Sementara itu, Pelaksana Tugas Kepala Dinas Kesehatan Tangerang Selatan (Tangsel) Deden Deni mengatakan, konsultasi daring yang dilakukan Puskesmas Pondok Betung sesuai dengan semangat menerapkan protokol kesehatan pada masa pandemi untuk mencegah penularan antara pasien dan nakes.
Kendati demikian, Deden mengakui belum semua puskesmas di Tangsel melakukan hal serupa. Itu karena, kata dia, kondisi penduduk di setiap kecamatan di Tangsel berbeda-beda sehingga perlu ada penyesuaian di setiap puskesmas. Suatu program belum tentu cocok diterapkan di puskesmas lainnya.

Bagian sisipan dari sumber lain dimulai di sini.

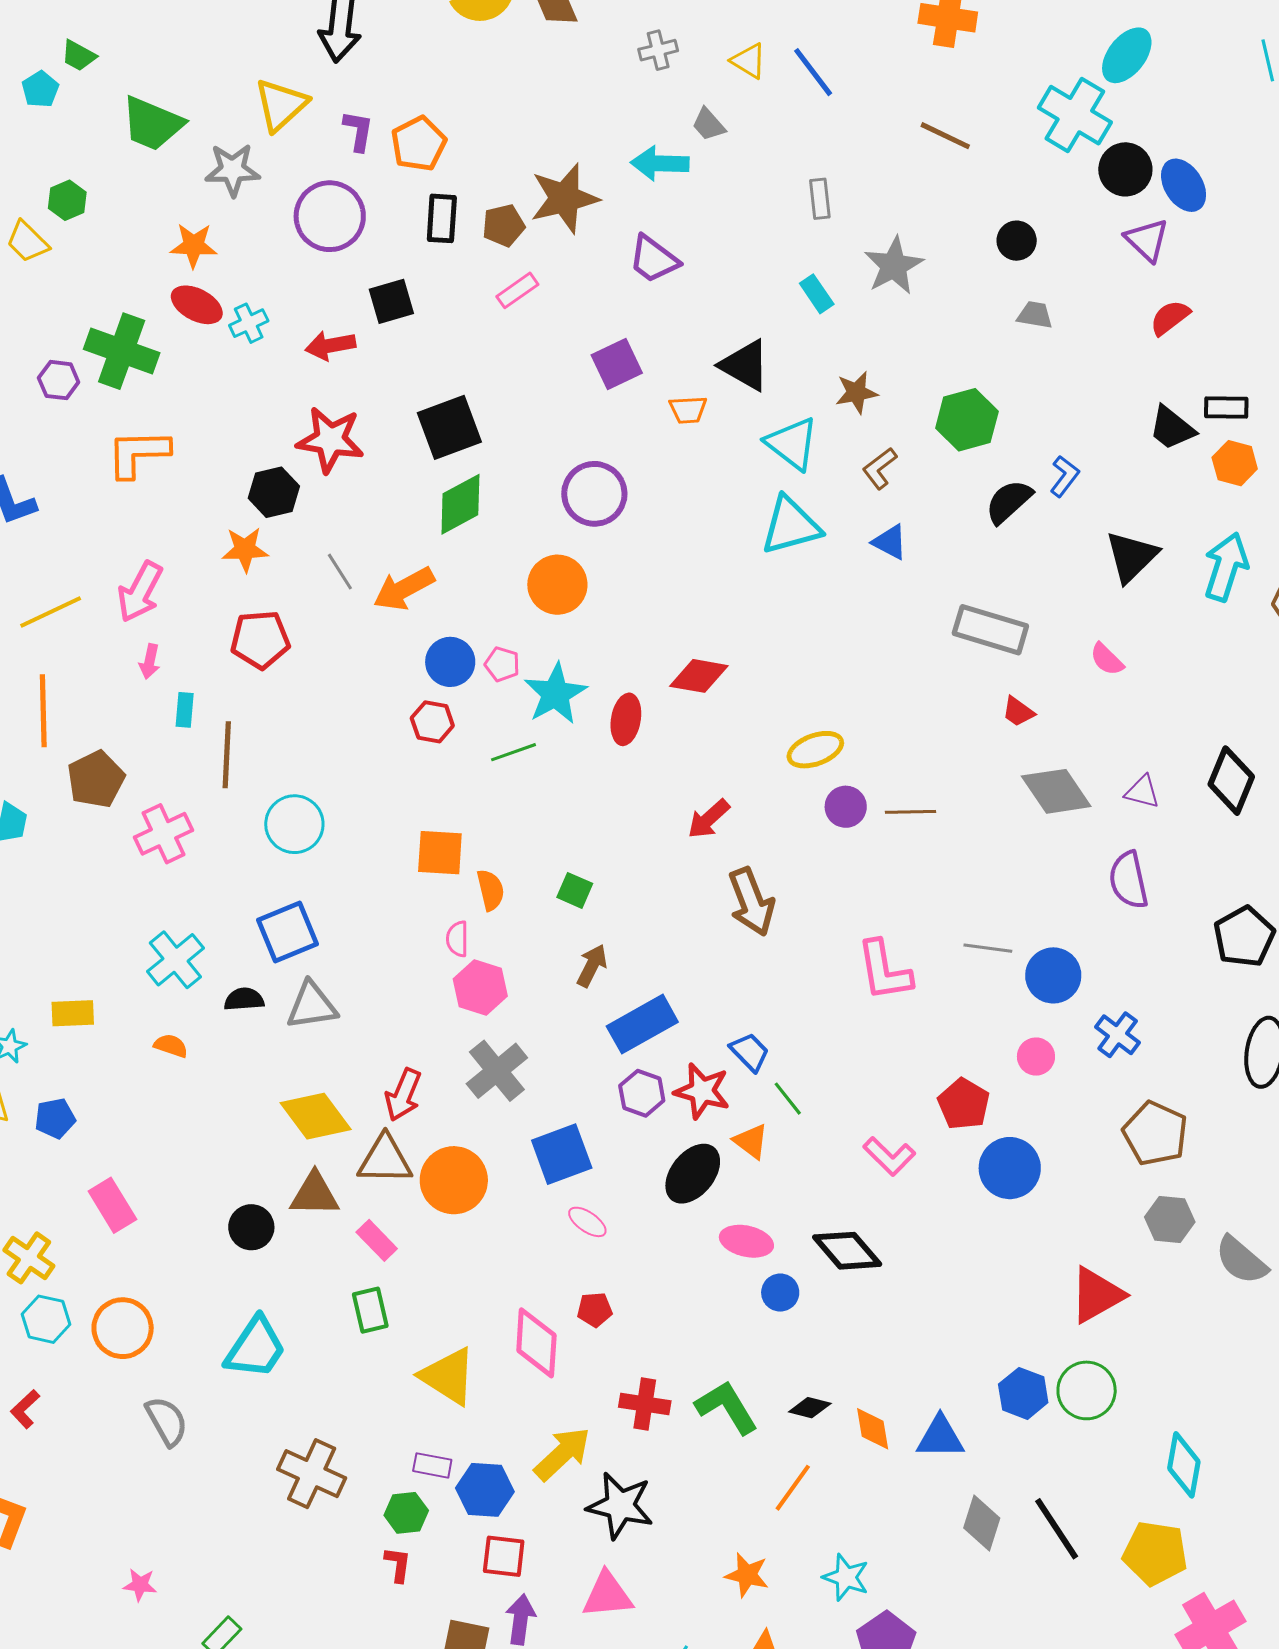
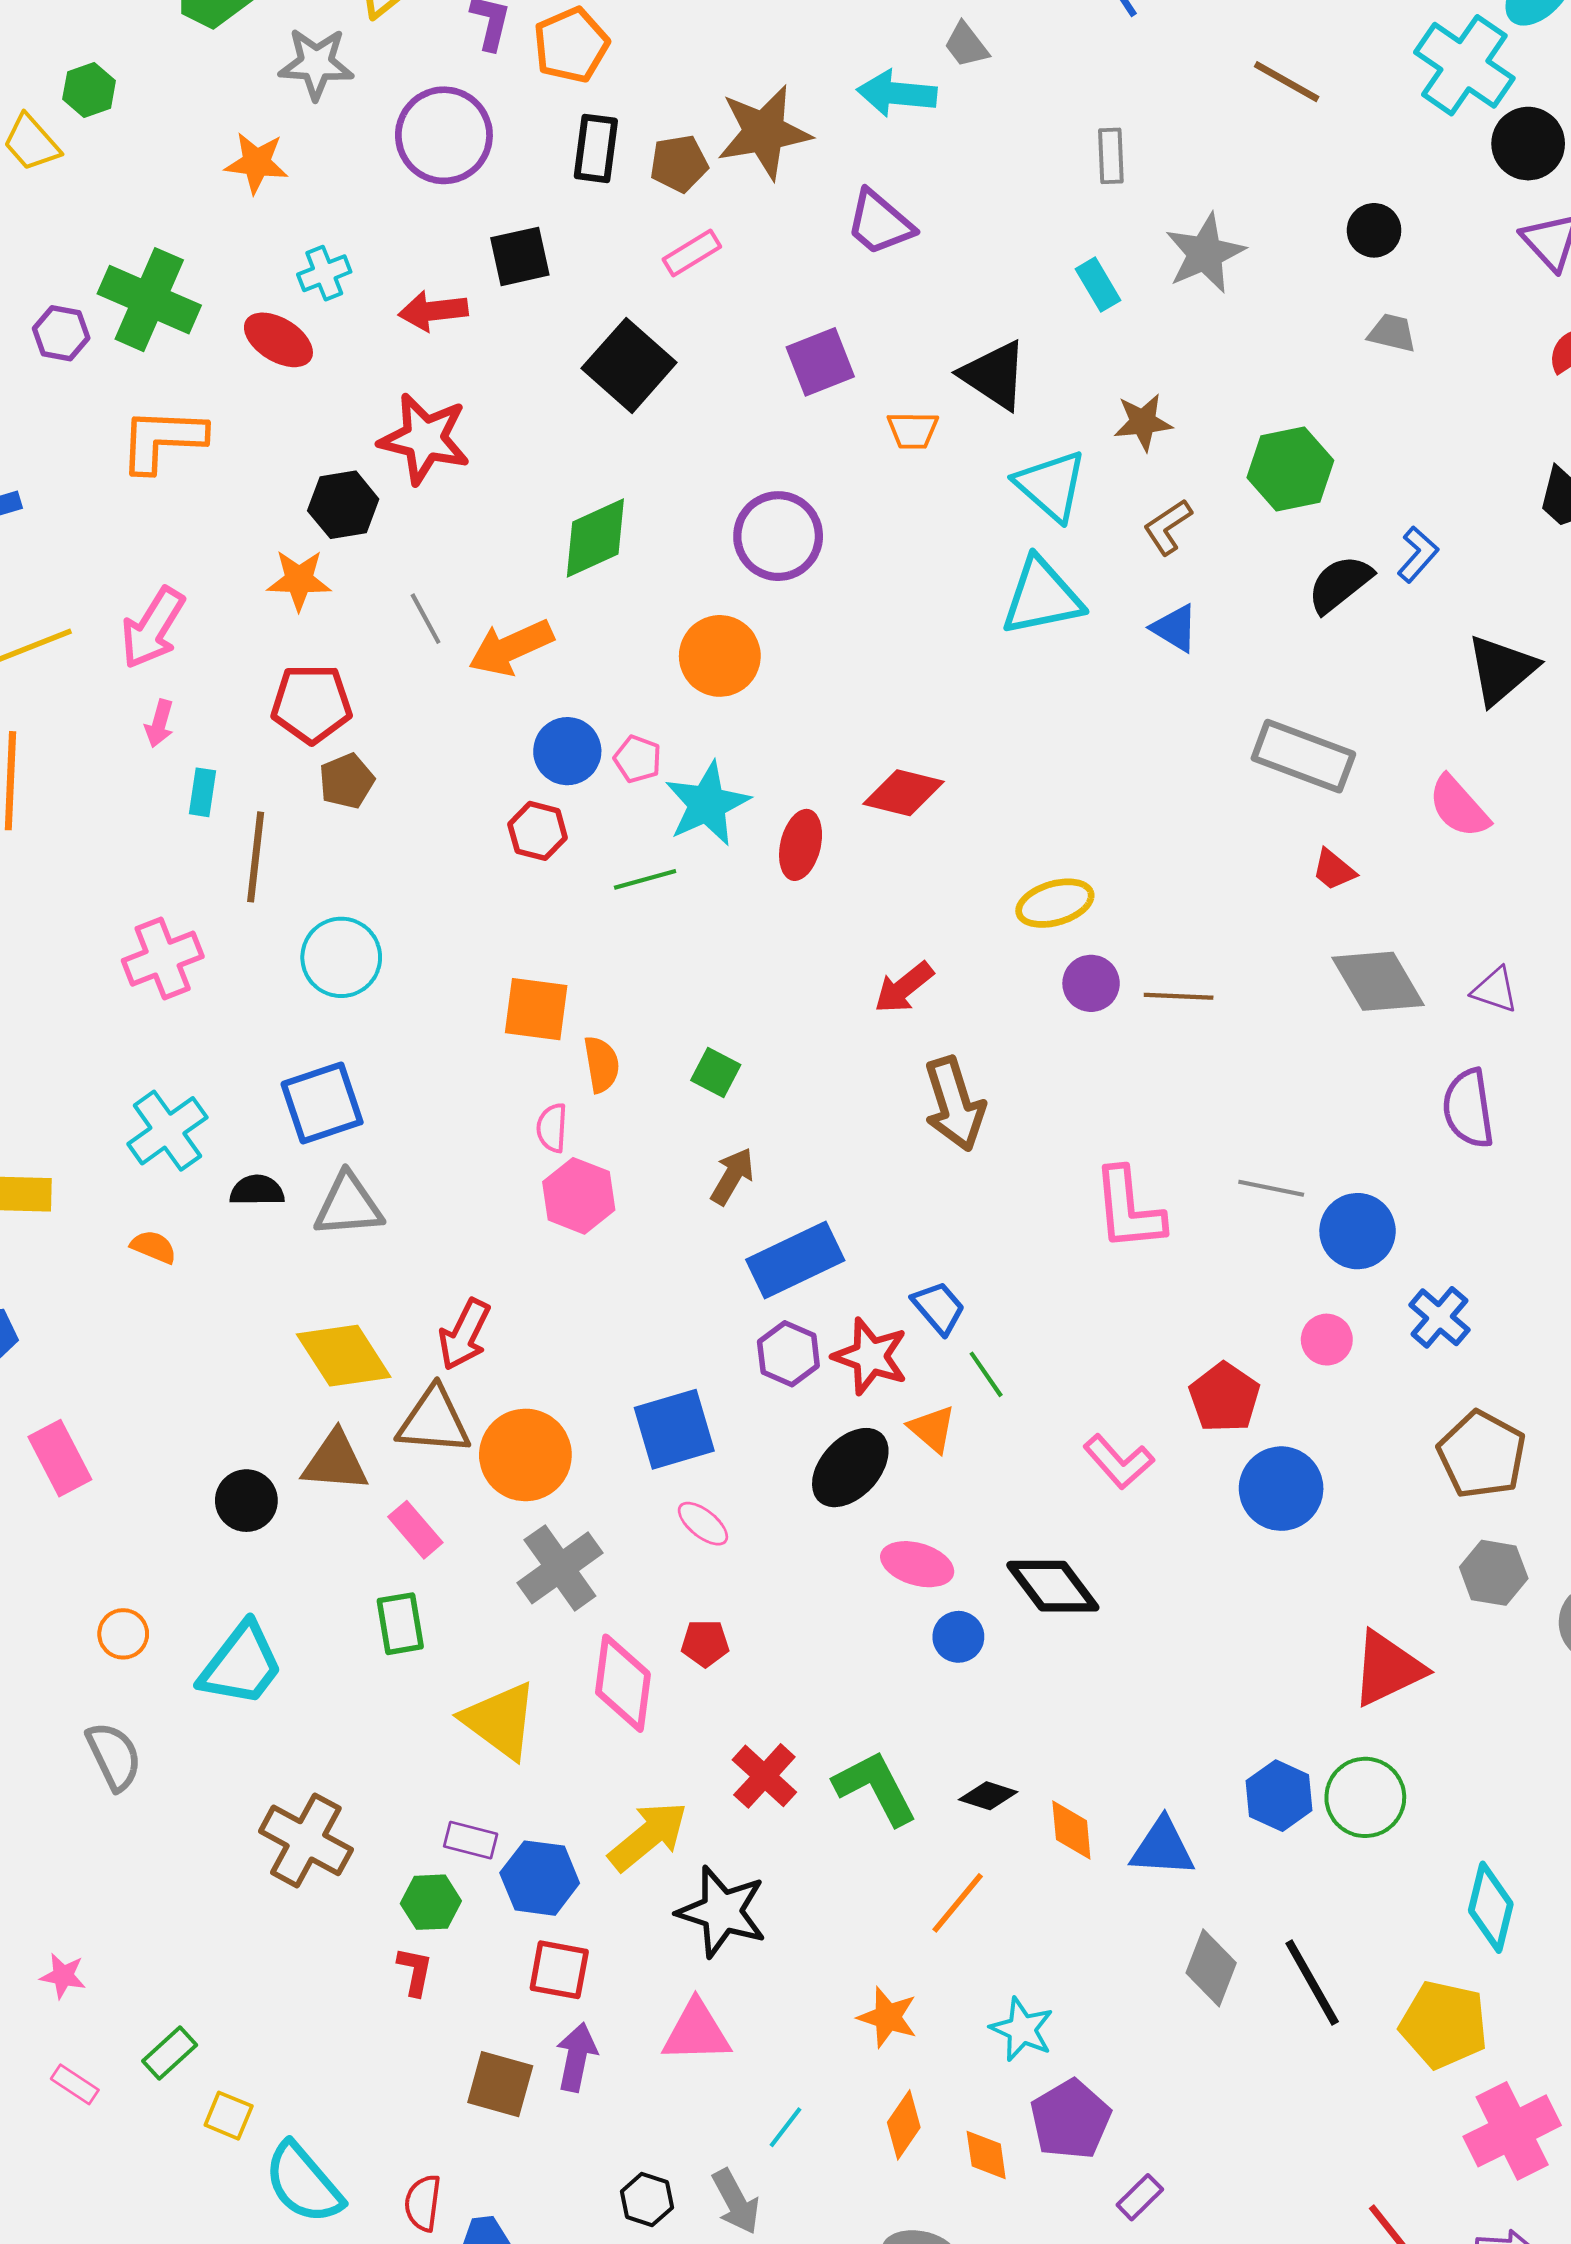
red ellipse: (197, 305) -> (278, 340), moved
black square: (449, 427) -> (629, 365), moved, turned -32
pink semicircle: (1107, 659) -> (1459, 807), size x1.4
brown pentagon: (96, 779) -> (347, 781), moved, size x0.7
gray cross: (497, 1071) -> (560, 1568), moved
orange circle: (123, 1328) -> (123, 1634), moved, size x0.6
red cross: (645, 1404) -> (764, 1776), turned 30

”Tapi, konsultasi online ini selain mencegah penularan juga bisa memberikan kepastian waktu pelayanan,” kata Deden.
Ke depan, Deden menyatakan akan mendorong puskesmas-puskesmas lainnya untuk berinovasi dalam memberikan layanan daring di tengah masa pandemi. Bagi Deden, pandemi menjadi momentum untuk membenahi layanan dan berinovasi. Dengan begitu, saat pandemi berlalu kelak, kualitas pelayanan kesehatan berkualitas hasil dari inovasi bisa tetap bertahan.